= EXERCISE 1 =
In the OPROCD notes, how do nodes fence themselves under PCW?
= EXERCISE 2 =
Extend the OPROCD notes past their last line in the same bullet style, keeping them separate from the listing.
(SUPPLIED TEXT begins)
• Know about RAC Clusterware Process OPROCD


    OPROCD introduced in 10.2.0.4 Linux and other Unix platform.
    • Fencing
      • Cluster handling of nodes that should not have access to shared resources
      • STONITH – Power cycle the node
      • PCW – nodes fence themselves through the reboot(8) command
      • Fabric Fencing from Polyserve
        • Healthy nodes send SNMP msgs to Fabric switch to disable SAN access from unhealthy nodes [ fence them out ]
        • Server is left in up state to view logs etc.
    • Oracle's Cluster I/O Fencing solution
    • Only started on Unix platforms when vendor Clusterware is not running
    • Does not run on Windows and Linux!
(SUPPLIED TEXT ends)
(DATA LISTING begins)
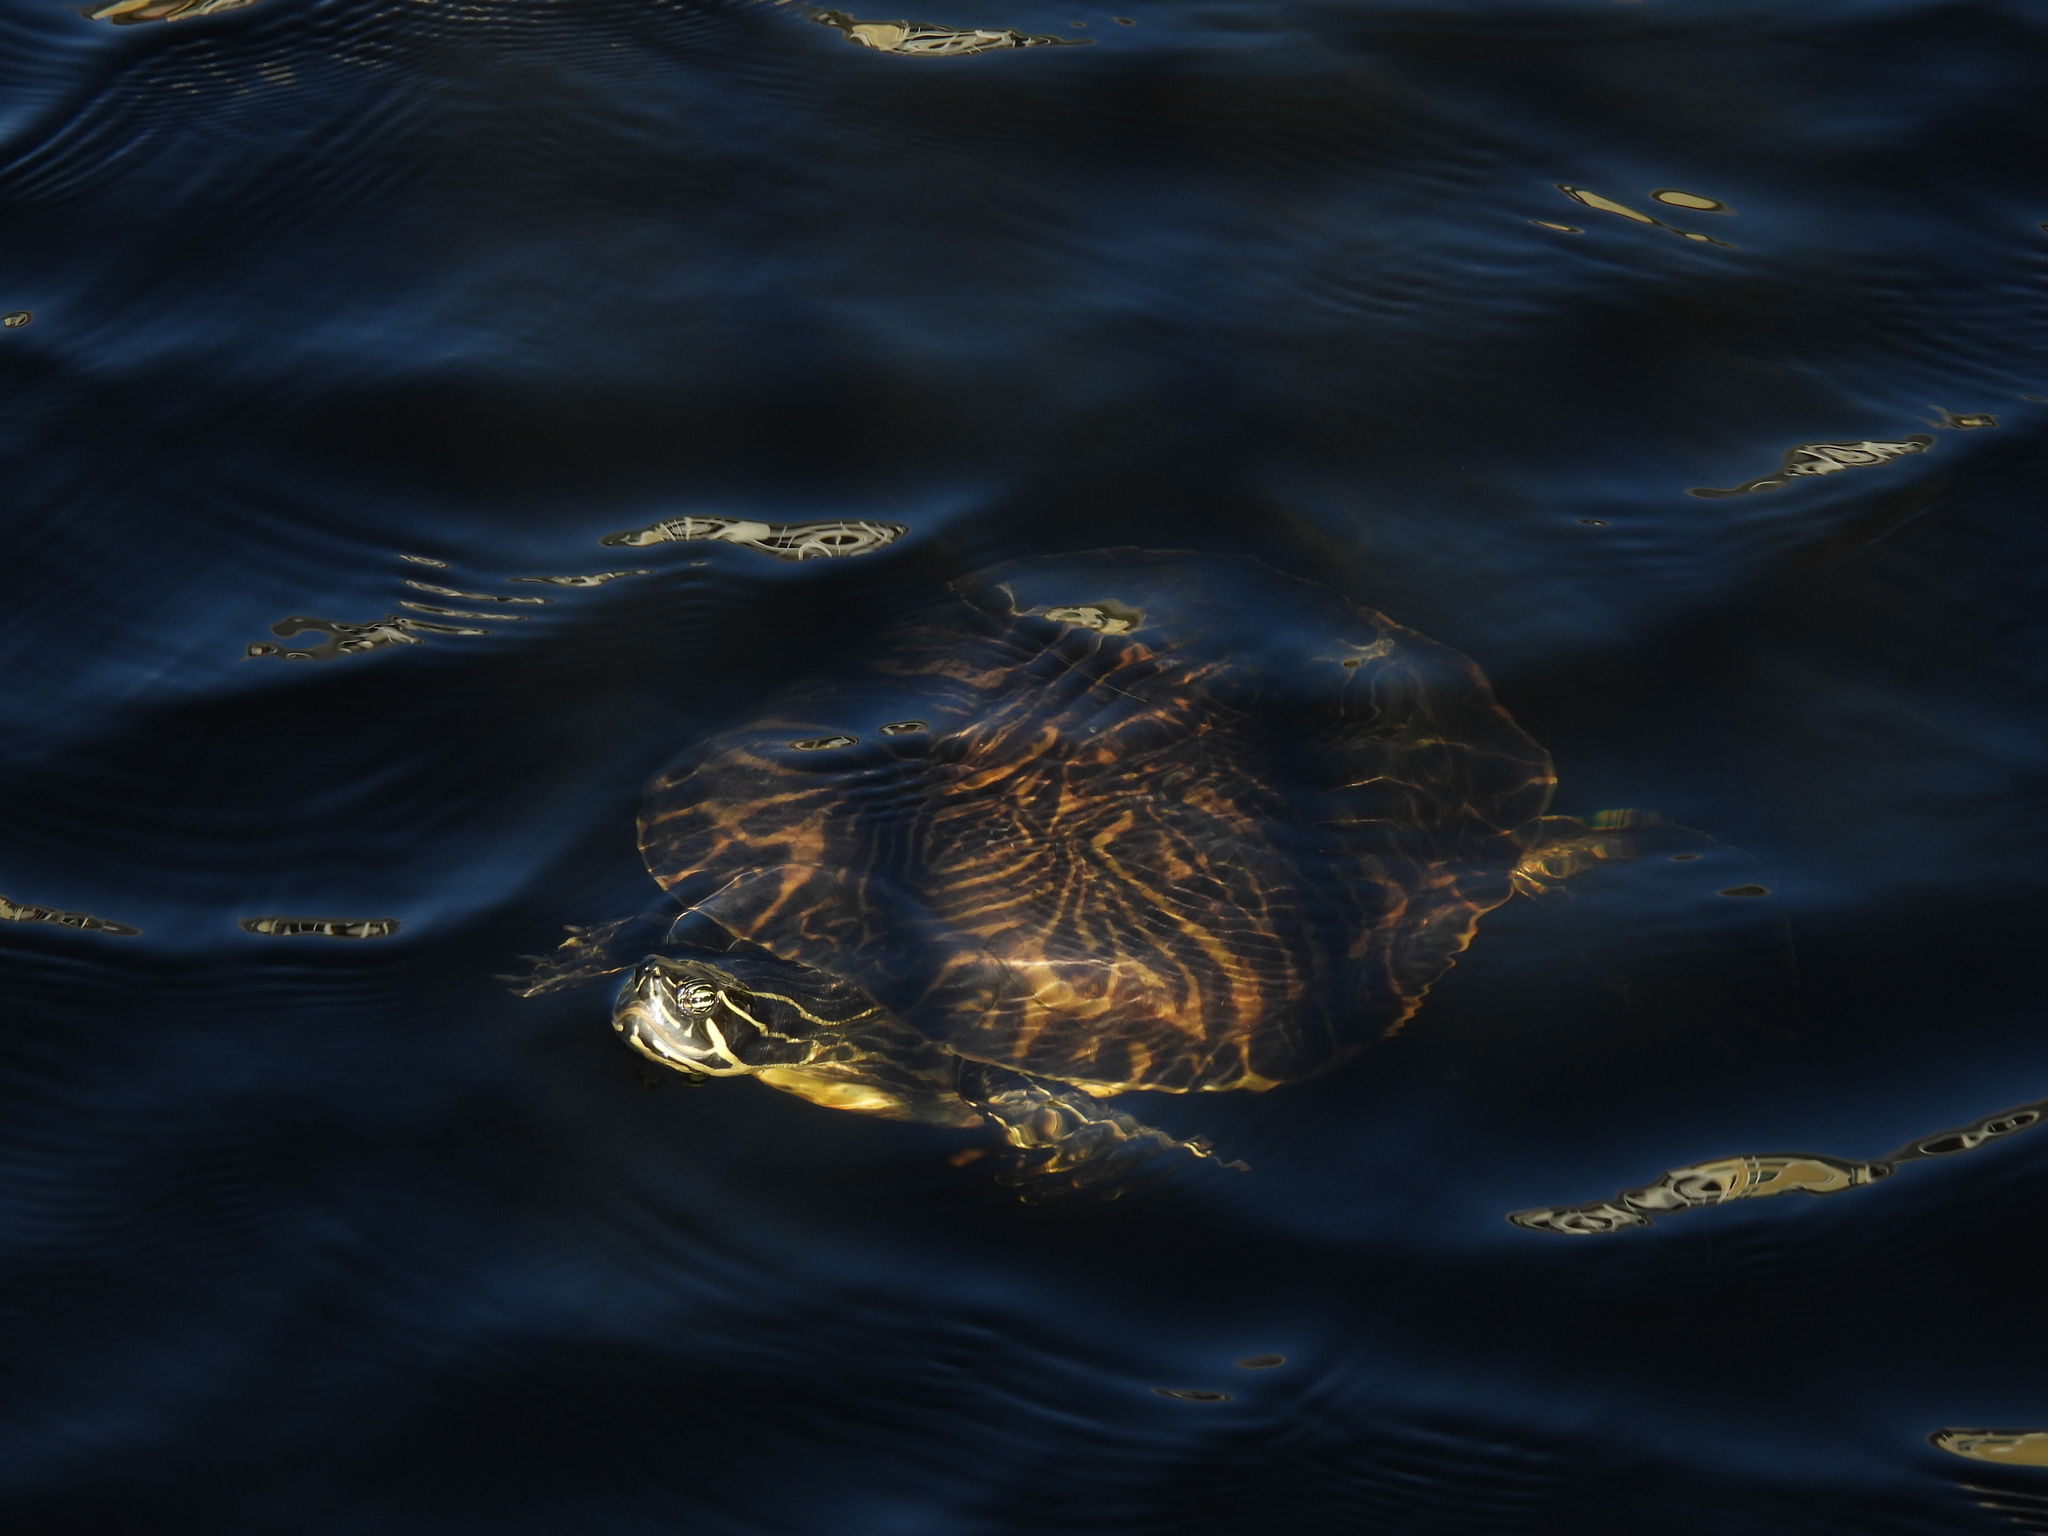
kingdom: Animalia
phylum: Chordata
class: Testudines
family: Emydidae
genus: Pseudemys
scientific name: Pseudemys peninsularis
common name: Peninsula cooter
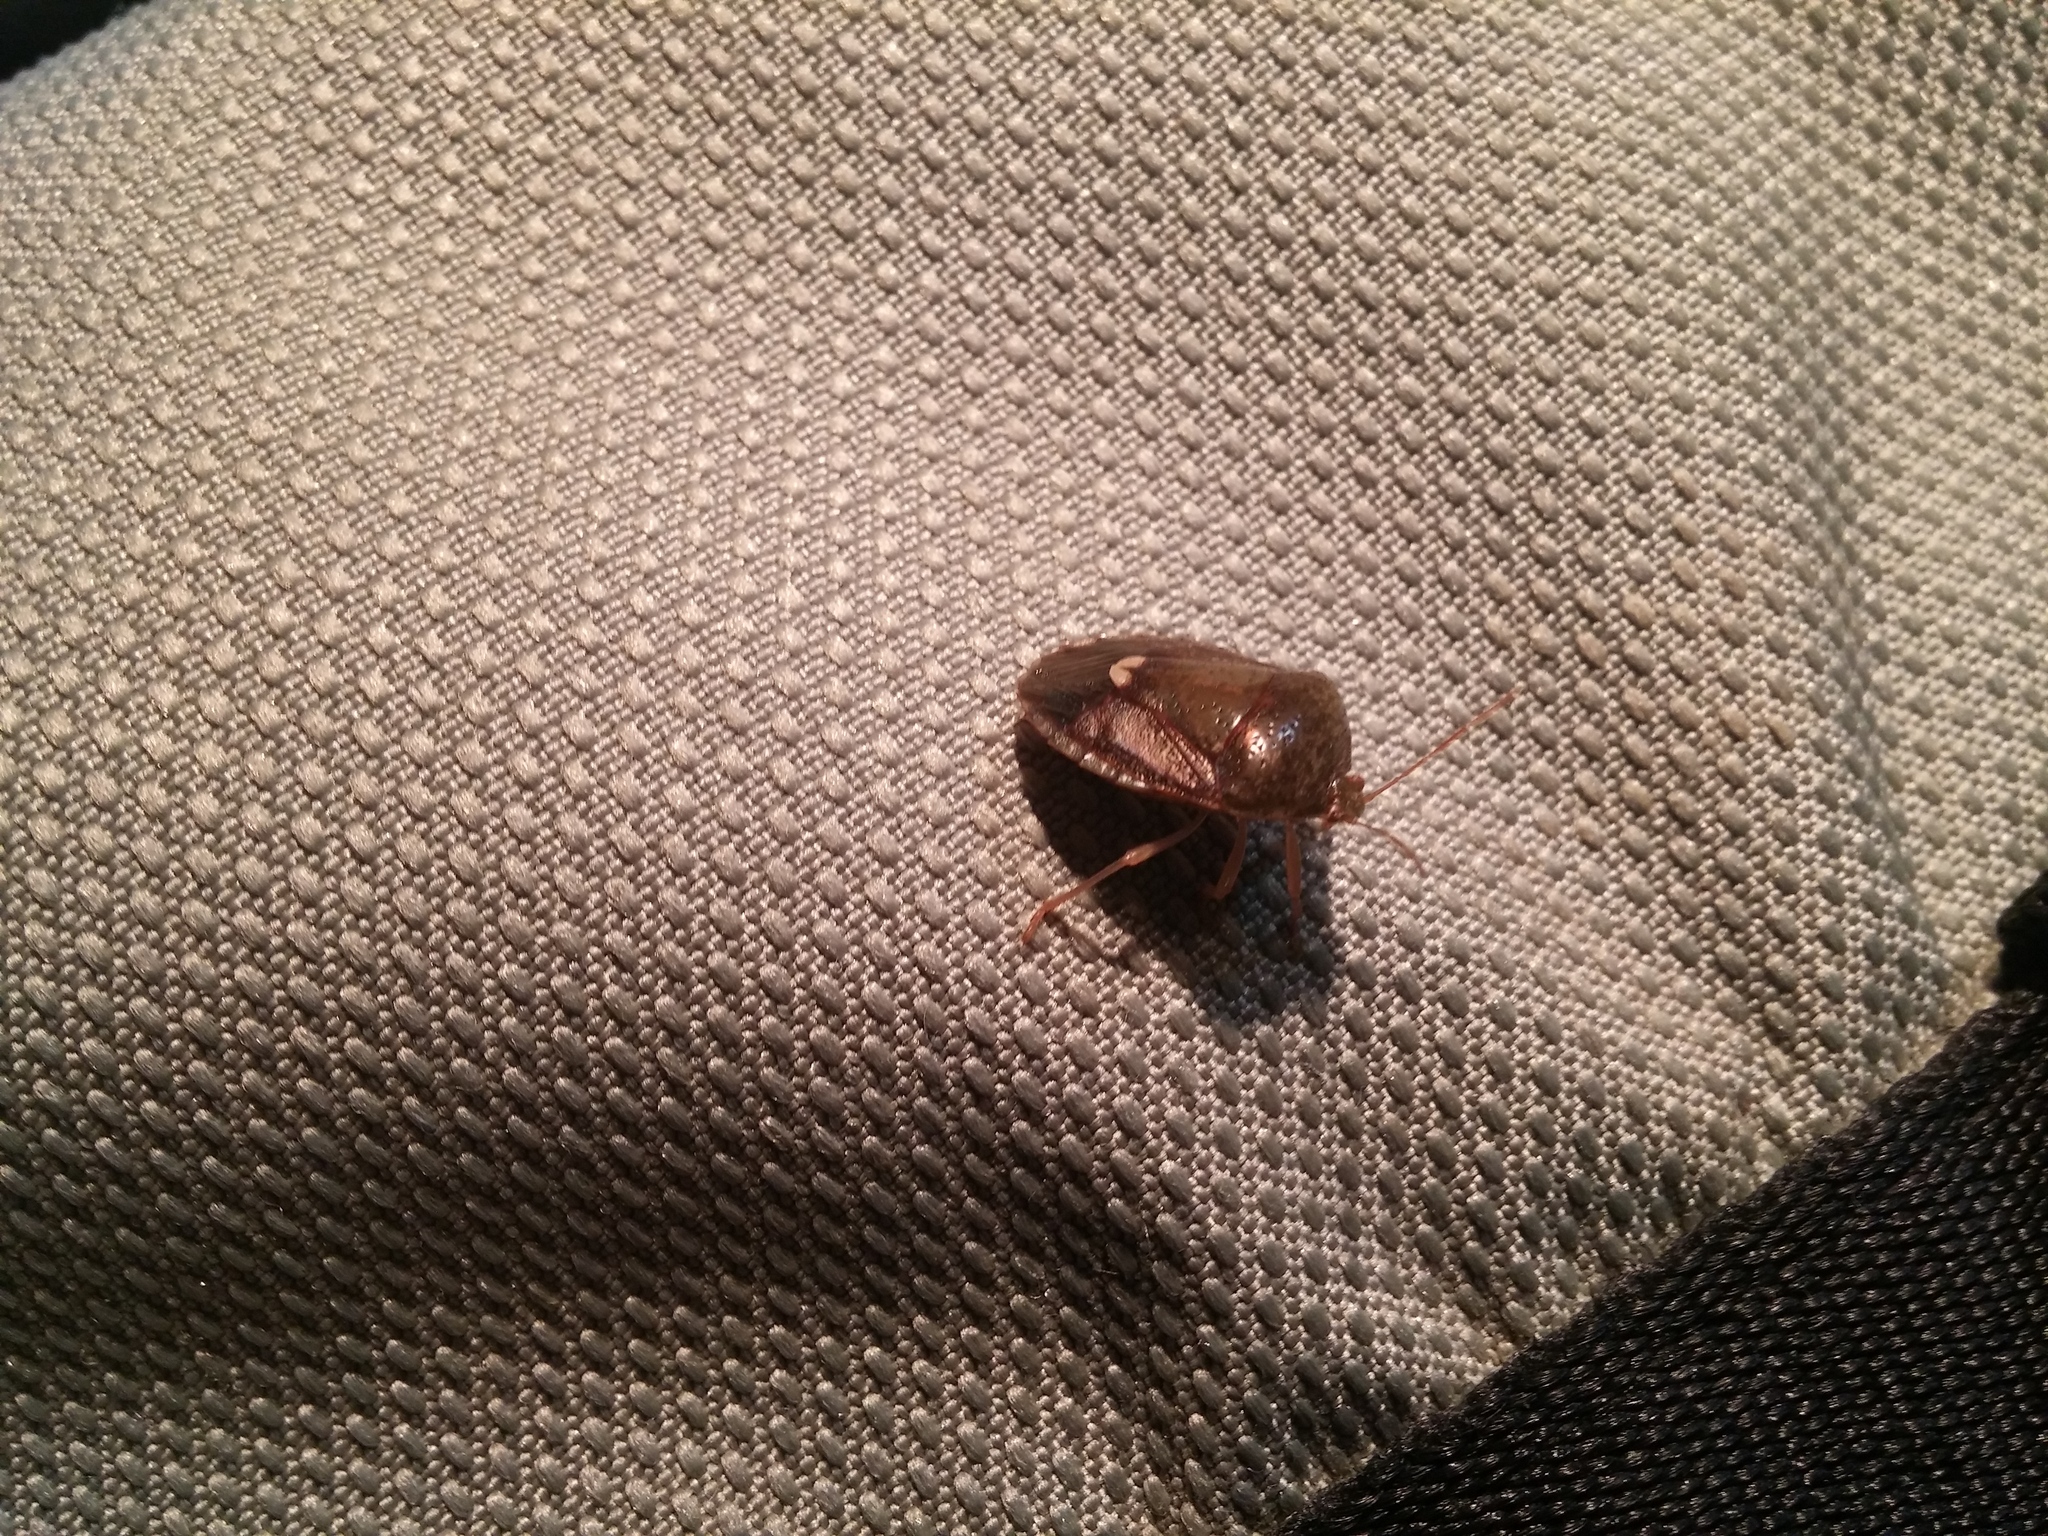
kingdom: Animalia
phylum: Arthropoda
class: Insecta
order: Hemiptera
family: Pentatomidae
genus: Edessa
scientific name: Edessa bifida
(DATA LISTING ends)
= EXERCISE RESPONSE 1 =
Through the reboot(8) command.

= EXERCISE RESPONSE 2 =
    • Takes 2 parameters
      • Timeout value [ length of time between executions ]
      • Margin [ leeway for dispatches ]
      • Oproc.debug –t 1000 –m 500
    • In fatal mode node will get reboot’ed
    • In non-fatal mode error messages will be logged
    OPROCD - This process is spawned in any non-vendor clusterware environment, except on Windows where Oracle uses a kernel driver to perform the same actions and Linux prior to version 10.2.0.4. If oprocd detects problems, it will kill a node via C code. It is spawned in init.cssd and runs as root. This daemon is used to detect hardware and driver freezes on the machine. If a machine were frozen for long enough that the other nodes evicted it from the cluster, it needs to kill itself to prevent any IO from getting reissued to the disk after the rest of the cluster has remastered locks." *** Oprocd log locations: In /etc/oracle/oprocd or /var/opt/oracle/oprocd depending on version/platform.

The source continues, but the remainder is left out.